EXTRACTED INFORMATION:
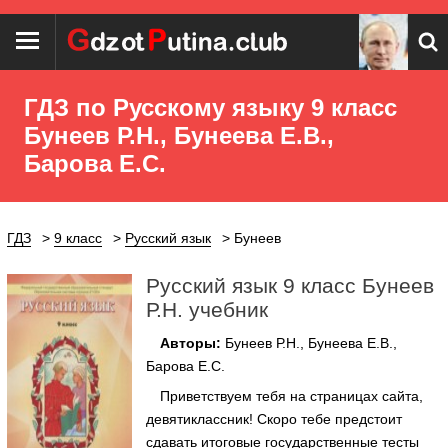
ГДЗ по Русскому языку 9 класс
Бунеев Р.Н., Бунеева Е.В.,
Барова Е.С.
ГДЗ
9 класс
Русский язык
Бунеев
Русский язык 9 класс Бунеев
Р.Н. учебник
Авторы:
Бунеев Р.Н., Бунеева Е.В.,
Барова Е.С.
Приветствуем тебя на страницах сайта,
девятиклассник! Скоро тебе предстоит
сдавать итоговые государственные тесты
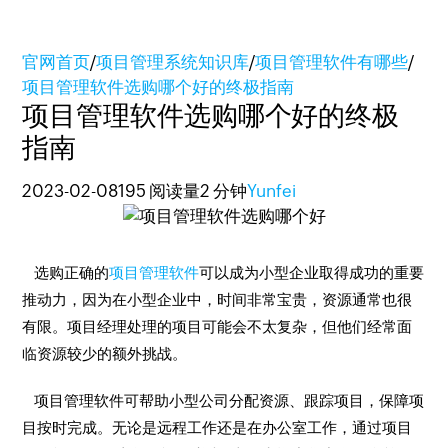
官网首页
/
项目管理系统知识库
/
项目管理软件有哪些
/
项目管理软件选购哪个好的终极指南
项目管理软件选购哪个好的终极
指南
2023-02-08
195 阅读量
2 分钟
Yunfei
选购正确的
项目管理软件
可以成为小型企业取得成功的重要
推动力，因为在小型企业中，时间非常宝贵，资源通常也很
有限。项目经理处理的项目可能会不太复杂，但他们经常面
临资源较少的额外挑战。
项目管理软件可帮助小型公司分配资源、跟踪项目，保障项
目按时完成。无论是远程工作还是在办公室工作，通过项目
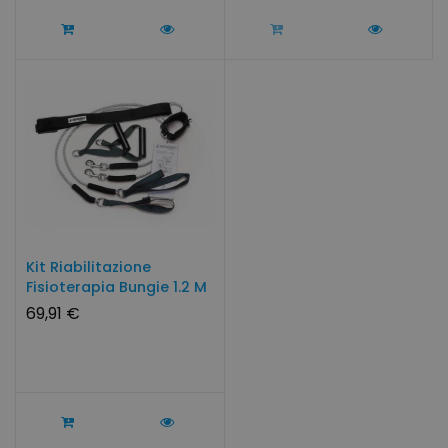
Kit Riabilitazione
Fisioterapia Bungie 1.2 M
69,91 €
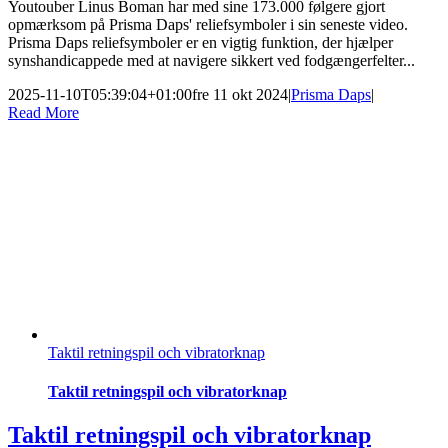
Youtouber Linus Boman har med sine 173.000 følgere gjort
opmærksom på Prisma Daps' reliefsymboler i sin seneste video.
Prisma Daps reliefsymboler er en vigtig funktion, der hjælper
synshandicappede med at navigere sikkert ved fodgængerfelter...
2025-11-10T05:39:04+01:00
fre 11 okt 2024
|
Prisma Daps
|
Read More
Taktil retningspil och vibratorknap
Taktil retningspil och vibratorknap
Taktil retningspil och vibratorknap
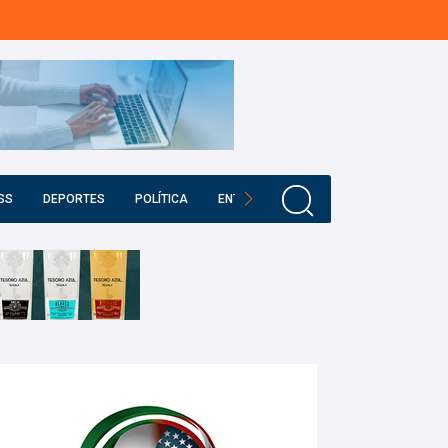
SS
DEPORTES
POLÍTICA
ENTRETENIMIENTO
EDUCACIÓN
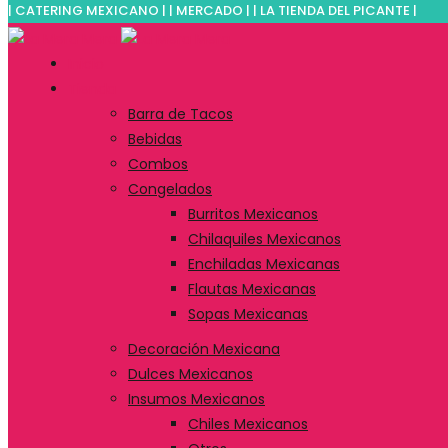
| CATERING MEXICANO | | MERCADO | | LA TIENDA DEL PICANTE |
Inicio
Tienda
Barra de Tacos
Bebidas
Combos
Congelados
Burritos Mexicanos
Chilaquiles Mexicanos
Enchiladas Mexicanas
Flautas Mexicanas
Sopas Mexicanas
Decoración Mexicana
Dulces Mexicanos
Insumos Mexicanos
Chiles Mexicanos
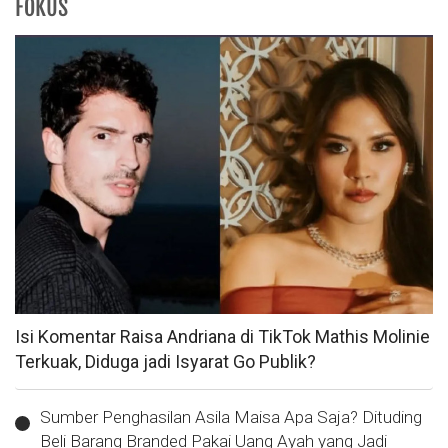
FOKUS
Isi Komentar Raisa Andriana di TikTok Mathis Molinie
Terkuak, Diduga jadi Isyarat Go Publik?
Sumber Penghasilan Asila Maisa Apa Saja? Dituding
Beli Barang Branded Pakai Uang Ayah yang Jadi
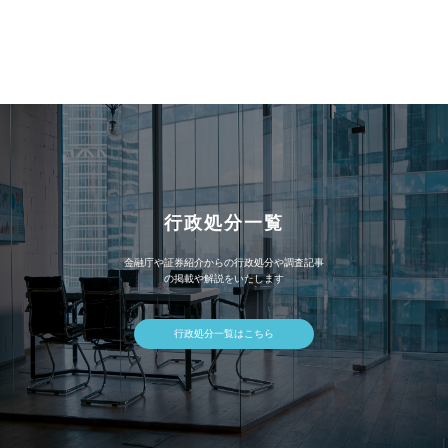
ー
カ
イ
ブ
行政処分一覧
金融庁や証券紹介からの行政処分や調査記事
の掲載や解説をいたします
行政処分一覧はこちら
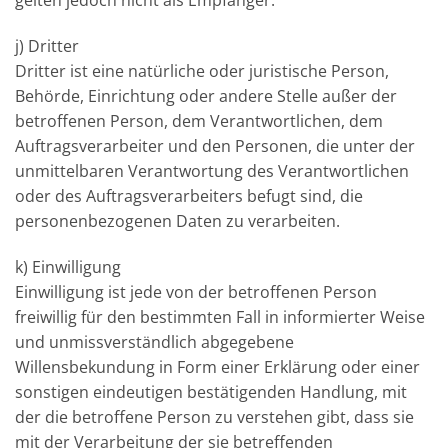
gelten jedoch nicht als Empfänger.
j) Dritter
Dritter ist eine natürliche oder juristische Person,
Behörde, Einrichtung oder andere Stelle außer der
betroffenen Person, dem Verantwortlichen, dem
Auftragsverarbeiter und den Personen, die unter der
unmittelbaren Verantwortung des Verantwortlichen
oder des Auftragsverarbeiters befugt sind, die
personenbezogenen Daten zu verarbeiten.
k) Einwilligung
Einwilligung ist jede von der betroffenen Person
freiwillig für den bestimmten Fall in informierter Weise
und unmissverständlich abgegebene
Willensbekundung in Form einer Erklärung oder einer
sonstigen eindeutigen bestätigenden Handlung, mit
der die betroffene Person zu verstehen gibt, dass sie
mit der Verarbeitung der sie betreffenden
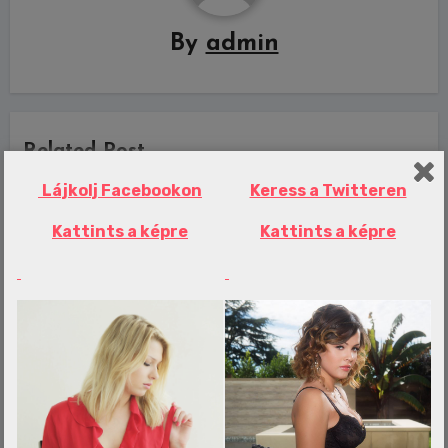
By
admin
Related Post
Lájkolj Facebookon
Keress a Twitteren
Kattints a képre
Kattints a képre
Erotika Blogok
Senki sem nyitott rájuk: egy- és
hároméves gyerekek napokat töltöttek
halott édesanyjuk mellett
admin
aug 6, 2026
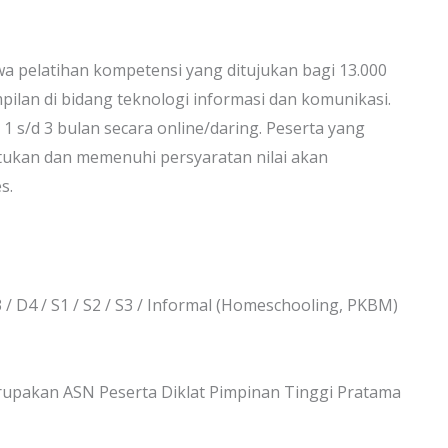
 pelatihan kompetensi yang ditujukan bagi 13.000
pilan di bidang teknologi informasi dan komunikasi.
s/d 3 bulan secara online/daring. Peserta yang
tukan dan memenuhi persyaratan nilai akan
s.
/ D4 / S1 / S2 / S3 / Informal (Homeschooling, PKBM)
erupakan ASN Peserta Diklat Pimpinan Tinggi Pratama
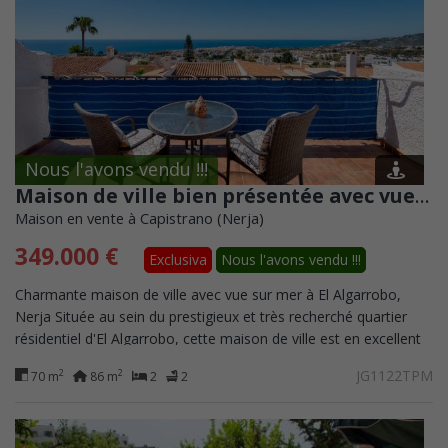
Nous l'avons vendu !!!
Maison de ville bien présentée avec vue sur la mer à El Algarrobo, Nerja
Maison en vente à Capistrano (Nerja)
349.000 €
Exclusiva
Nous l'avons vendu !!!
Charmante maison de ville avec vue sur mer à El Algarrobo,
Nerja Située au sein du prestigieux et très recherché quartier
résidentiel d'El Algarrobo, cette maison de ville est en excellent
état et bénéficie...
JG1122TPM
2
2
70 m
86 m
2
2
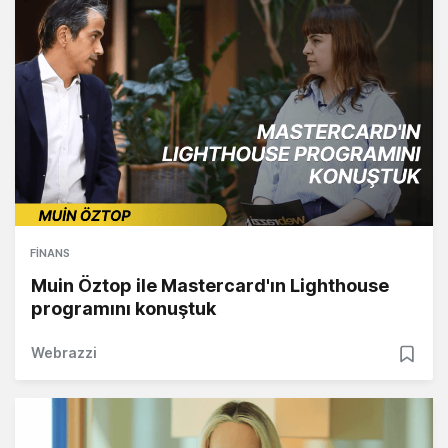
FINANS
Muin Öztop ile Mastercard'ın Lighthouse
programını konuştuk
Webrazzi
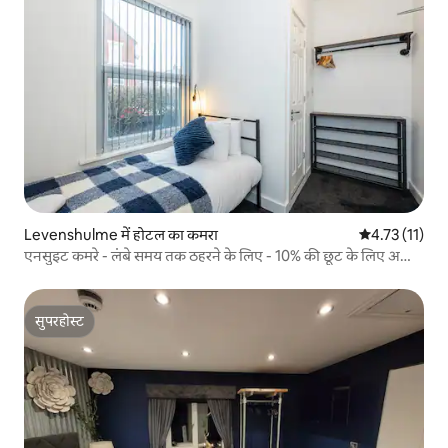
Levenshulme में होटल का कमरा
औसत रेटिंग 5 में
4.73 (11)
एनसुइट कमरे - लंबे समय तक ठहरने के लिए - 10% की छूट के लिए अभी
बुक करें
सुपरहोस्ट
सुपरहोस्ट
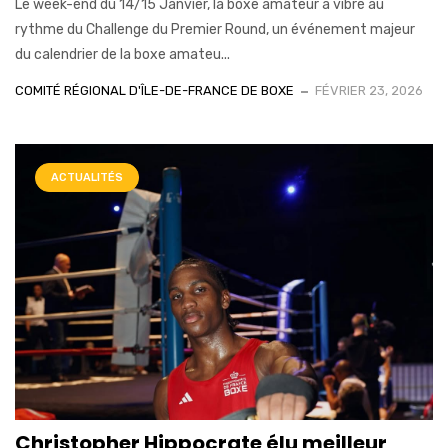
Le week-end du 14/15 Janvier, la boxe amateur a vibré au
rythme du Challenge du Premier Round, un événement majeur
du calendrier de la boxe amateu...
COMITÉ RÉGIONAL D'ÎLE-DE-FRANCE DE BOXE
FÉVRIER 23, 2026
ACTUALITÉS
Christopher Hippocrate élu meilleur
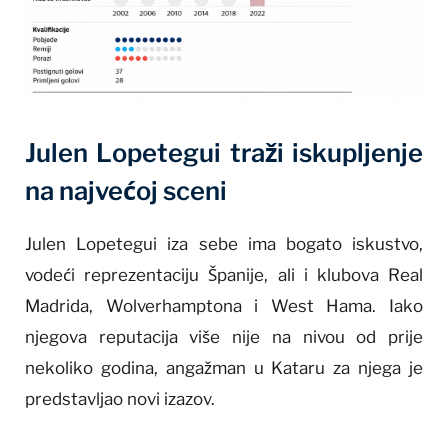
Julen Lopetegui traži iskupljenje
na najvećoj sceni
Julen Lopetegui iza sebe ima bogato iskustvo,
vodeći reprezentaciju Španije, ali i klubova Real
Madrida, Wolverhamptona i West Hama. Iako
njegova reputacija više nije na nivou od prije
nekoliko godina, angažman u Kataru za njega je
predstavljao novi izazov.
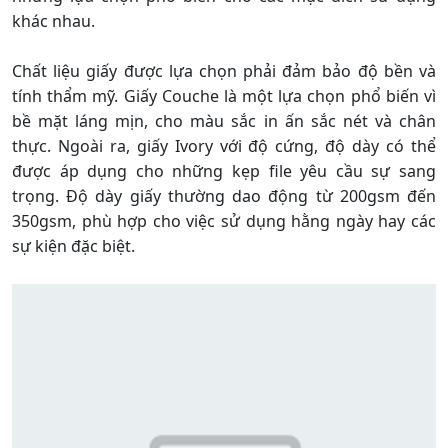
khác nhau.
Chất liệu giấy được lựa chọn phải đảm bảo độ bền và
tính thẩm mỹ. Giấy Couche là một lựa chọn phổ biến vì
bề mặt láng mịn, cho màu sắc in ấn sắc nét và chân
thực. Ngoài ra, giấy Ivory với độ cứng, độ dày có thể
được áp dụng cho những kẹp file yêu cầu sự sang
trọng. Độ dày giấy thường dao động từ 200gsm đến
350gsm, phù hợp cho việc sử dụng hằng ngày hay các
sự kiện đặc biệt.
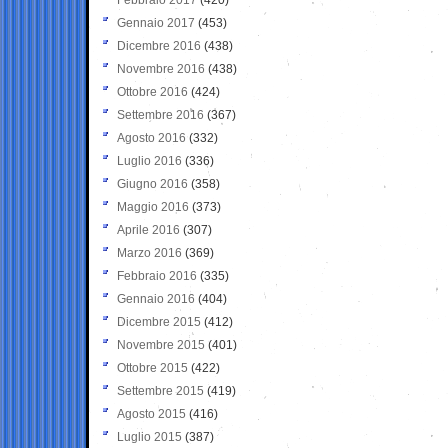
Gennaio 2017
(453)
Dicembre 2016
(438)
Novembre 2016
(438)
Ottobre 2016
(424)
Settembre 2016
(367)
Agosto 2016
(332)
Luglio 2016
(336)
Giugno 2016
(358)
Maggio 2016
(373)
Aprile 2016
(307)
Marzo 2016
(369)
Febbraio 2016
(335)
Gennaio 2016
(404)
Dicembre 2015
(412)
Novembre 2015
(401)
Ottobre 2015
(422)
Settembre 2015
(419)
Agosto 2015
(416)
Luglio 2015
(387)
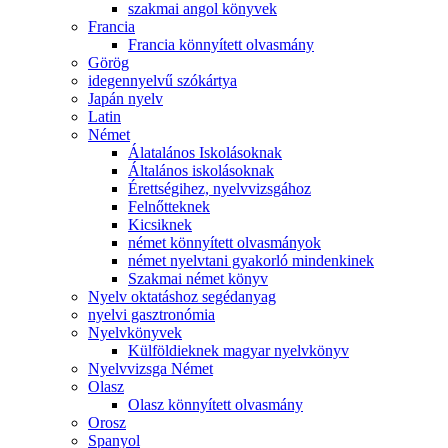
szakmai angol könyvek
Francia
Francia könnyített olvasmány
Görög
idegennyelvű szókártya
Japán nyelv
Latin
Német
Álatalános Iskolásoknak
Általános iskolásoknak
Érettségihez, nyelvvizsgához
Felnőtteknek
Kicsiknek
német könnyített olvasmányok
német nyelvtani gyakorló mindenkinek
Szakmai német könyv
Nyelv oktatáshoz segédanyag
nyelvi gasztronómia
Nyelvkönyvek
Külföldieknek magyar nyelvkönyv
Nyelvvizsga Német
Olasz
Olasz könnyített olvasmány
Orosz
Spanyol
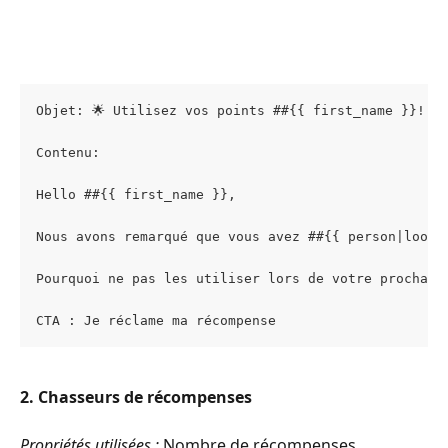
Objet: 🌟 Utilisez vos points ##{{ first_name }}! 🌟
Contenu:
Hello ##{{ first_name }},
Nous avons remarqué que vous avez ##{{ person|looku
Pourquoi ne pas les utiliser lors de votre prochain
CTA : Je réclame ma récompense
2. Chasseurs de récompenses
Propriétés utilisées :
 Nombre de récompenses 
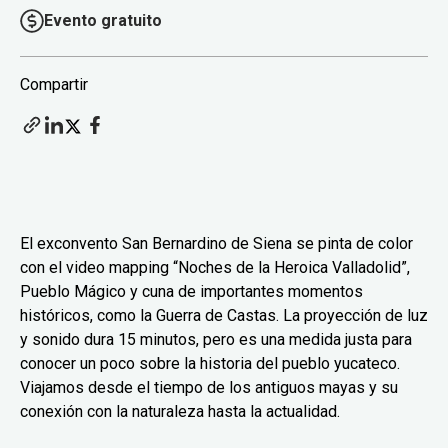
Evento gratuito
Compartir
El exconvento San Bernardino de Siena se pinta de color
con el video mapping “Noches de la Heroica Valladolid”,
Pueblo Mágico y cuna de importantes momentos
históricos, como la Guerra de Castas. La proyección de luz
y sonido dura 15 minutos, pero es una medida justa para
conocer un poco sobre la historia del pueblo yucateco.
Viajamos desde el tiempo de los antiguos mayas y su
conexión con la naturaleza hasta la actualidad.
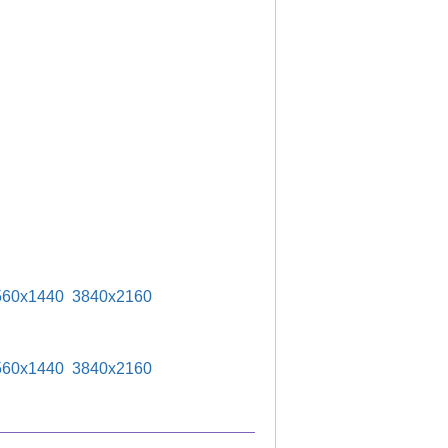
560x1440
3840x2160
560x1440
3840x2160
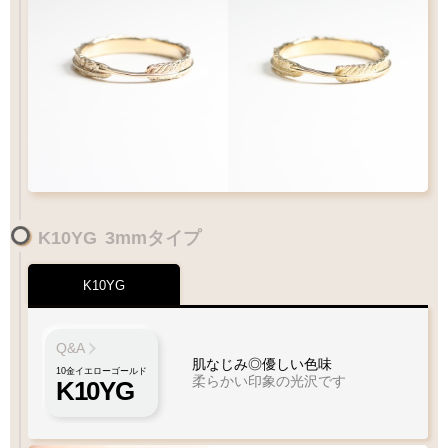
K10YG
3mmタイプ
K10YG
Q&A
肌なじみ◎優しい色味
10金イエローゴールド
柔らかい印象の光沢です
K10YG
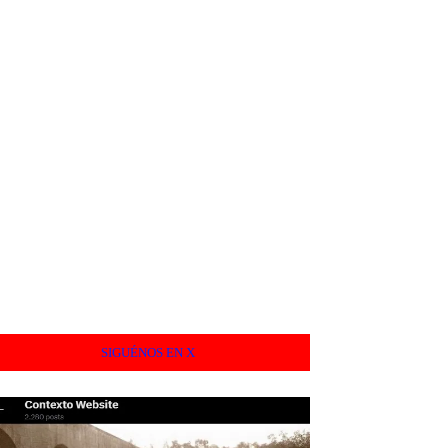
SIGUÉNOS EN X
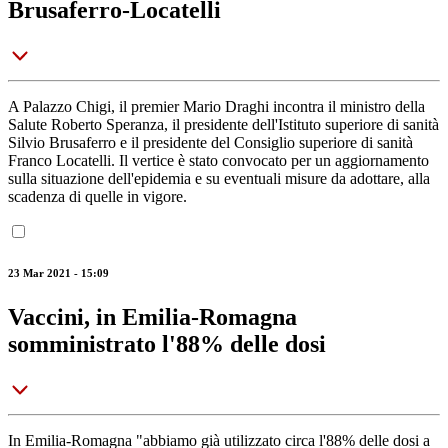
Brusaferro-Locatelli
A Palazzo Chigi, il premier Mario Draghi incontra il ministro della
Salute Roberto Speranza, il presidente dell'Istituto superiore di sanità
Silvio Brusaferro e il presidente del Consiglio superiore di sanità
Franco Locatelli. Il vertice è stato convocato per un aggiornamento
sulla situazione dell'epidemia e su eventuali misure da adottare, alla
scadenza di quelle in vigore.
23 Mar 2021 - 15:09
Vaccini, in Emilia-Romagna
somministrato l'88% delle dosi
In Emilia-Romagna "abbiamo già utilizzato circa l'88% delle dosi a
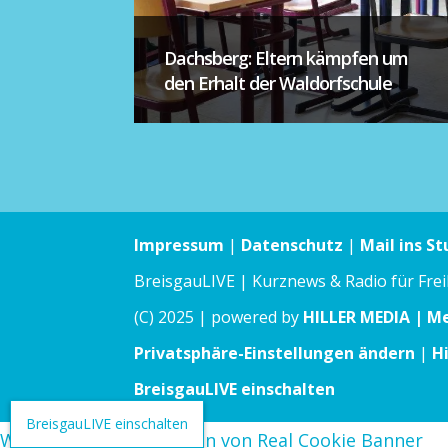
Dachsberg: Eltern kämpfen um
den Erhalt der Waldorfschule
Impressum
|
Datenschutz
|
Mail ins St
BreisgauLIVE | Kurznews & Radio für Fre
(C) 2025 | powered by
HILLER MEDIA | M
Privatsphäre-Einstellungen ändern
|
H
BreisgauLIVE einschalten
BreisgauLIVE einschalten
WordPress Cookie Plugin von Real Cookie Banner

INSTRUCTIONS FOR THE TASK:
An exact copy of the lines above, from the first through the line that holds "可以成为小型企业取得成功的重要", is what is needed; leave the pictures out.

OUTPUT OF THE TASK:
ГДЗ по Русскому языку 9 класс
Бунеев Р.Н., Бунеева Е.В.,
Барова Е.С.
ГДЗ
9 класс
Русский язык
Бунеев
Русский язык 9 класс Бунеев
Р.Н. учебник
Авторы:
Бунеев Р.Н., Бунеева Е.В.,
Барова Е.С.
Приветствуем тебя на страницах сайта,
девятиклассник! Скоро тебе предстоит
сдавать итоговые государственные тесты
官网首页
/
项目管理系统知识库
/
项目管理软件有哪些
/
项目管理软件选购哪个好的终极指南
项目管理软件选购哪个好的终极
指南
2023-02-08
195 阅读量
2 分钟
Yunfei
选购正确的
项目管理软件
可以成为小型企业取得成功的重要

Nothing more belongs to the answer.